ONE of the key figures of Victorian science lived in Richmond Park for 50 years and is buried in the churchyard of St Andrew's, Ham.

The church has recently contributed information on Professor Sir Richard Owen's life for an exhibition at Fleetwood Museum in Lancashire.

The Ham parish magazine recounts some of his life. Born in Lancaster in 1804, Richard Owen went on to become one of the most eminent Victorian scientists.

During his career of nearly six decades, he published over 600 papers and more than a dozen books, on subjects ranging from Australian marsupials to gorillas. He is perhaps best remembered today for his key role in the discovery and analysis of the dinosaurs - a word which he coined.

For the last 50 years of his life, he lived at Sheen Lodge in Richmond Park, which had been given to him by Queen Victoria.
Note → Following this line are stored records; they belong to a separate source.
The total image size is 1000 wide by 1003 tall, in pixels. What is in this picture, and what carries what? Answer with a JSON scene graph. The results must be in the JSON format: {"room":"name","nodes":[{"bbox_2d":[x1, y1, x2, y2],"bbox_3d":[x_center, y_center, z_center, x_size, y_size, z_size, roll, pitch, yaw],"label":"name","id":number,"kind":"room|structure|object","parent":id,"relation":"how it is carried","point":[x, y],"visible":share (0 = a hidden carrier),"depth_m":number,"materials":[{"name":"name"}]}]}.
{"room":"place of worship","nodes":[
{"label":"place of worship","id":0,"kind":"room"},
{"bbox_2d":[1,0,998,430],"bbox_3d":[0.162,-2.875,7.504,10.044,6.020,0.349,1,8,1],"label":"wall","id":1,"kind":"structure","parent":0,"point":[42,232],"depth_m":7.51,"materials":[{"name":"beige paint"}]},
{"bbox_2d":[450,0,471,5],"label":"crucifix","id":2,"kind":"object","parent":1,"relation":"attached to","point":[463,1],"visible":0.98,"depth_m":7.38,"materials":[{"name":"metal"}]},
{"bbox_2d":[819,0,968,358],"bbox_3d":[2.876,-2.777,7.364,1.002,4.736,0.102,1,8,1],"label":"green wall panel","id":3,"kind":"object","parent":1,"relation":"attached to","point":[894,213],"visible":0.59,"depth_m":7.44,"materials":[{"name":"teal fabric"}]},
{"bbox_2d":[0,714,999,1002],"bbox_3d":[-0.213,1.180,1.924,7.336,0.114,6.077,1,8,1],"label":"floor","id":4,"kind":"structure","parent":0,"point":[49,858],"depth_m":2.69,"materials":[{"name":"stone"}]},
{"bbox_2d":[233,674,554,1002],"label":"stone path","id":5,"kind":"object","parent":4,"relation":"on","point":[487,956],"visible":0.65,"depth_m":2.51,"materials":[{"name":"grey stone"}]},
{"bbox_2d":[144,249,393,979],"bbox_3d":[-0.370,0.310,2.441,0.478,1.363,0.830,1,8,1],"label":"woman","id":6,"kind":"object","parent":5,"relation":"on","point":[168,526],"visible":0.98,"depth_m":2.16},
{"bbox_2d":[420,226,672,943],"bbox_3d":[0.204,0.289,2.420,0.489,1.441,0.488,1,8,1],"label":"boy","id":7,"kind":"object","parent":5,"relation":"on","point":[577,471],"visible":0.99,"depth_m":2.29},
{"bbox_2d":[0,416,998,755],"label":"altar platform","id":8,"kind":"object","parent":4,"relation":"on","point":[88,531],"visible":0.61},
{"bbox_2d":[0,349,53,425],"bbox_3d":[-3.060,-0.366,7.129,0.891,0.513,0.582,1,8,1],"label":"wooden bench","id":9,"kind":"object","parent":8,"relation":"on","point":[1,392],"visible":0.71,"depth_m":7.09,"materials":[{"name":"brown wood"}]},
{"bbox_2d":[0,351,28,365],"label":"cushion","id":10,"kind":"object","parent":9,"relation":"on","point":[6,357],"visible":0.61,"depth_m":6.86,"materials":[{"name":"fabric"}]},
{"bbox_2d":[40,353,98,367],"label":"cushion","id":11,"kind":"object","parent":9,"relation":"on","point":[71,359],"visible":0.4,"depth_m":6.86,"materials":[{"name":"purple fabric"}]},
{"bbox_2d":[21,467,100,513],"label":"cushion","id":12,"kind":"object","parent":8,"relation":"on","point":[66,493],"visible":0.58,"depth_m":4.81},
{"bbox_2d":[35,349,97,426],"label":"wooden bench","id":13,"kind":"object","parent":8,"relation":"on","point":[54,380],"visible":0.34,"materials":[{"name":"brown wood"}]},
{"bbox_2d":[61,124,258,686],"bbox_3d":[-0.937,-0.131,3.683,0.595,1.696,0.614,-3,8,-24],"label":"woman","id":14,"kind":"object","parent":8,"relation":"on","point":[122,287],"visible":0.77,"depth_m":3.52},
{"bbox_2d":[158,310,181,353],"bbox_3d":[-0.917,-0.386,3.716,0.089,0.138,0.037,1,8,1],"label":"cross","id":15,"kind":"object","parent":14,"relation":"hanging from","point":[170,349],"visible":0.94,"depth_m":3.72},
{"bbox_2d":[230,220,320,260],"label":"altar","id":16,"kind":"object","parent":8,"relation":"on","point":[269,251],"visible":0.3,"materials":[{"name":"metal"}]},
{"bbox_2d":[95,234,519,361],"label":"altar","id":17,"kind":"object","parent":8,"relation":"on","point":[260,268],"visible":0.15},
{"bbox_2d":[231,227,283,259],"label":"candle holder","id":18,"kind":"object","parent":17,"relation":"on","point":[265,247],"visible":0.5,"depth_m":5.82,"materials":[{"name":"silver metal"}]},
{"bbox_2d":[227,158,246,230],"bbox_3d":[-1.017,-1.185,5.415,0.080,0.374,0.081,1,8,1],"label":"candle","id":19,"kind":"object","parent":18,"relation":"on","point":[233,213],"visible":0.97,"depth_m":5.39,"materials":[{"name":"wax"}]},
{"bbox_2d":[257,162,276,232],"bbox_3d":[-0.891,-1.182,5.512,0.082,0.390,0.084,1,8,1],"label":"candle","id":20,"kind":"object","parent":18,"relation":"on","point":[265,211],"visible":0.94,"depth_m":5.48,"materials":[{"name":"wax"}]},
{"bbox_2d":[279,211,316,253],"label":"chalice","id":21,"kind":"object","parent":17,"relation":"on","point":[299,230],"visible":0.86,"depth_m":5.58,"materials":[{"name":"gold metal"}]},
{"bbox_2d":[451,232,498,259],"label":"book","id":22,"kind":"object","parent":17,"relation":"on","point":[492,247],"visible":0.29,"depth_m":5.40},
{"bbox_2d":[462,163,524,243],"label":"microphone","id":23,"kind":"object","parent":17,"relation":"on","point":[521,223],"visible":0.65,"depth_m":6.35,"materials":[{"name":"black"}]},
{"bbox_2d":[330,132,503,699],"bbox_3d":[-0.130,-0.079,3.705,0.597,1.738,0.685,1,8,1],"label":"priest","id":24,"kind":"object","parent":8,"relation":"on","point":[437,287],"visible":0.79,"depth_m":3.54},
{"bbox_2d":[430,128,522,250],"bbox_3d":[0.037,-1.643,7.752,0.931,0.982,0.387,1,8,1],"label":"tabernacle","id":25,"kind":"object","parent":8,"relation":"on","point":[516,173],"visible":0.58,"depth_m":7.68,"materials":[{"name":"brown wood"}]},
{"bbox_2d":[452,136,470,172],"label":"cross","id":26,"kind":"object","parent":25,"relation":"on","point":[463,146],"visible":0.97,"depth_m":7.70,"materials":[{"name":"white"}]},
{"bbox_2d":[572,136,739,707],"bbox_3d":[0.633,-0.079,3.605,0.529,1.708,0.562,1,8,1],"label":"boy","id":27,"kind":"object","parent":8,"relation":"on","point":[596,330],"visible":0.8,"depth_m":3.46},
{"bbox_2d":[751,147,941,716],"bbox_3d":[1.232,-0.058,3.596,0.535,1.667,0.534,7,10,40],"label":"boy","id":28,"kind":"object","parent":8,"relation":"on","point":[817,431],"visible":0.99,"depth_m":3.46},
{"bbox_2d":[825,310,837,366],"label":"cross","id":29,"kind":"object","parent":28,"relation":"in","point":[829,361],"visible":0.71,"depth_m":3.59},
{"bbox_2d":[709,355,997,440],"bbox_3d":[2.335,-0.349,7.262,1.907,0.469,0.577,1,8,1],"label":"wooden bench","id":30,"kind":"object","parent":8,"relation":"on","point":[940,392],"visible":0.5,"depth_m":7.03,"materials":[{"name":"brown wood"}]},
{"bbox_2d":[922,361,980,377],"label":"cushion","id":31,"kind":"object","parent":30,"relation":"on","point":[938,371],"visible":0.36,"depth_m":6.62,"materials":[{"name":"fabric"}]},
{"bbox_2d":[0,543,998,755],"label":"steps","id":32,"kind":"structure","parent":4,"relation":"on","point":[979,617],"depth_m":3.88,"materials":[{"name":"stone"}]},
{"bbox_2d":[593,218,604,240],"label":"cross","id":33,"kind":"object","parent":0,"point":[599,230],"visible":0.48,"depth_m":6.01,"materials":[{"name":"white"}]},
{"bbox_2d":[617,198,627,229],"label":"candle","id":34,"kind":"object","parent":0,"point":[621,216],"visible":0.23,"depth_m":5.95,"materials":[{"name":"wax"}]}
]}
He was mentioned in the same breath as Newton and was ranked second only to Charles Darwin in importance as a naturalist.

He was appointed superintendent of the British Museum's natural history departments in 1856 and immediately started campaigning for the natural history collection to get its own museum on a fresh site. He succeeded in convincing the government and sketched out the overall layout of the new museum at South Kensington, which opened in 1881.

He mingled with royalty and prime ministers and had many honours and medals heaped on him. As well as his knighthood and civil list pension, he was given honorary doctorates from Oxford, Cambridge, Dublin and Edinburgh Universities.

Sir Richard died in 1892. His funeral at St Andrew's is said to have been the grandest ever seen there.